Professor Tony Underwood, Professor Gee Chapman and Dr Vicky Cole

Intertidal habitats are made up of patches of different animals and plants

There is no simple unarguable definition of biodiversity, although we know that true biological diversity is more than simply a list of species. A useful working measure includes the numbers of individuals and types of animals and plants in an area or habitat. Very little is known about biodiversity in marine habitats, even though we know a lot about the ecology of some animals.

Intertidal animals and plants are very patchy in distribution and abundance. There are large numbers in some patches of habitat and small numbers in others. The differences found between patches of shore only centimetres or metres apart can be as great as differences from shore to shore.

Because numbers of individuals vary from place to place at small spatial scales, we can predict that biodiversity (a measure of all of the species) in these habitats will also be most variable at these scales. Knowing the scales at which to measure biodiversity is an important start to being able to describe biodiversity and to understand the factors that influence it.

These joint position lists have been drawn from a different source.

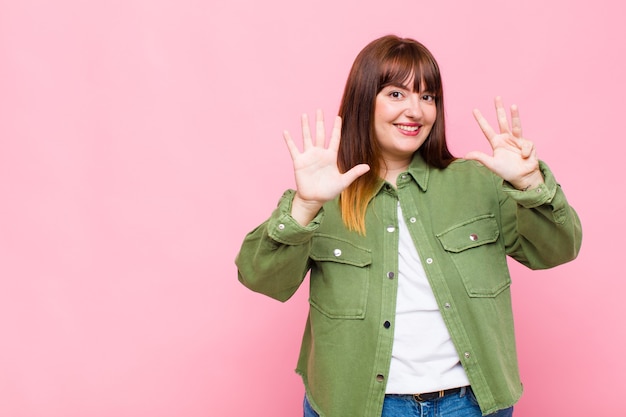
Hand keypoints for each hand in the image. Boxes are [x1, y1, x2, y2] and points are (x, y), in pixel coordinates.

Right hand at [283, 110, 369, 224]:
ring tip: (304, 115)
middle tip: (319, 109)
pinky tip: (286, 131)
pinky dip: (289, 140)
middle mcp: (319, 153)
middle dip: (320, 122)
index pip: (334, 139)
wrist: (314, 199)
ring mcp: (309, 156)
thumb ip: (354, 173)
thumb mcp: (343, 182)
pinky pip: (293, 149)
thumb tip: (368, 167)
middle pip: (320, 134)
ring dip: (305, 126)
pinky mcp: (299, 162)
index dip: (336, 128)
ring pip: (307, 137)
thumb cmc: (329, 191)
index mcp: (330, 157)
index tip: (338, 117)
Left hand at [465, 96, 543, 190]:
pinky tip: (524, 157)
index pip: (487, 129)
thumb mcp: (492, 164)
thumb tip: (466, 155)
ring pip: (516, 124)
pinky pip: (526, 145)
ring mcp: (517, 140)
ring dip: (515, 115)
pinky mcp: (527, 143)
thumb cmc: (507, 171)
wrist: (523, 178)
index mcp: (496, 142)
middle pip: (502, 121)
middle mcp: (506, 138)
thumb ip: (480, 158)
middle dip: (499, 109)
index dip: (481, 120)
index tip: (474, 110)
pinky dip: (525, 151)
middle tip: (497, 97)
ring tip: (513, 105)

Nevertheless, there are no quantitative data about variation in biodiversity at different spatial scales in coastal habitats in NSW.

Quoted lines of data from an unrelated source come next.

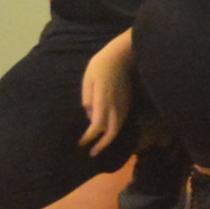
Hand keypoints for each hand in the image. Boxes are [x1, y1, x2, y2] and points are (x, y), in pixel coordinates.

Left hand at [78, 28, 134, 152]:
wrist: (121, 55)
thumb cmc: (99, 66)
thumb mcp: (87, 82)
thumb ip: (87, 101)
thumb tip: (90, 115)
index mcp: (103, 102)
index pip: (96, 127)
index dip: (89, 137)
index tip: (81, 143)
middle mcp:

This project is developing robust methods for measuring biodiversity on intertidal rocky shores around Sydney. These measures must include variation in the numbers and the types of animals and plants. These methods are being used to test hypotheses about the scales at which we expect diversity to vary, by making comparisons between patches different distances apart on the same shore and among shores.

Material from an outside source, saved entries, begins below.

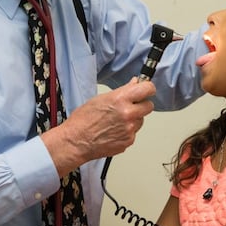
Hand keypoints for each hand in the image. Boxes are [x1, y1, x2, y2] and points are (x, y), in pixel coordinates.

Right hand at [41, 77, 155, 176]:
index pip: (147, 89)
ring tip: (116, 121)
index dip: (148, 89)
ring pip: (141, 120)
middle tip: (131, 106)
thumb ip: (122, 91)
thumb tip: (135, 84)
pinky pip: (134, 133)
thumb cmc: (83, 120)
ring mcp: (129, 129)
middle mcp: (128, 114)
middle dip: (142, 105)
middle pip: (149, 106)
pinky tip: (114, 131)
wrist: (76, 141)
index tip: (146, 90)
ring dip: (134, 119)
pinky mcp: (128, 141)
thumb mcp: (101, 98)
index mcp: (121, 99)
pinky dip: (127, 131)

There is concern that built structures around cities fragment natural habitat into smaller patches. This may change biodiversity. We have started testing hypotheses about biodiversity and size of habitat by making comparisons among shores of different sizes. We are also testing hypotheses about effects of intervening built structures on biodiversity.

Sampling the biodiversity of the animals and plants on shores around Sydney Harbour

Our methods for measuring biodiversity in these variable and complex habitats can then be used in other coastal habitats, e.g. mangrove forests, subtidal reefs, etc., to test for their general usefulness.

Many different processes could explain differences in biodiversity from place to place. Which are important and which are not can only be determined by appropriate experiments. On rocky shores, it has been possible to do the complex experiments needed to unravel the many processes that might influence biodiversity. This is not possible in most habitats. We are now developing and experimentally testing different models to explain patterns of biodiversity on intertidal rocky shores. The experimental designs and information from these experiments are proving useful for examining biodiversity in other complex habitats.


Some of our initial analyses have shown interesting complexity between patterns in these organisms and the ways in which they are measured. For example, the number of species can be estimated per sampling unit, per site or per shore; each of these incorporates variability at different spatial scales within a shore. Furthermore, the season of sampling also influences estimates of the number of species in an area. No method is "correct"; different methods measure different things.

The presence of a positive trend in the number of species along the coast depended on the spatial scale (particularly, the size of the unit) and the season. Models about differences in the densities of organisms or their distribution in space may explain why such observations were made. Tests of specific predictions derived from these types of models have shown that trends in the number of species along the coast at different spatial scales are influenced by differences in the distribution of invertebrate fauna rather than algae. Moreover, differences in the densities of organisms did not account for the trend. Coastal trends in the number of species may also be influenced by the existence of separate biotopes consisting of different types and numbers of species. Current work is investigating this theory.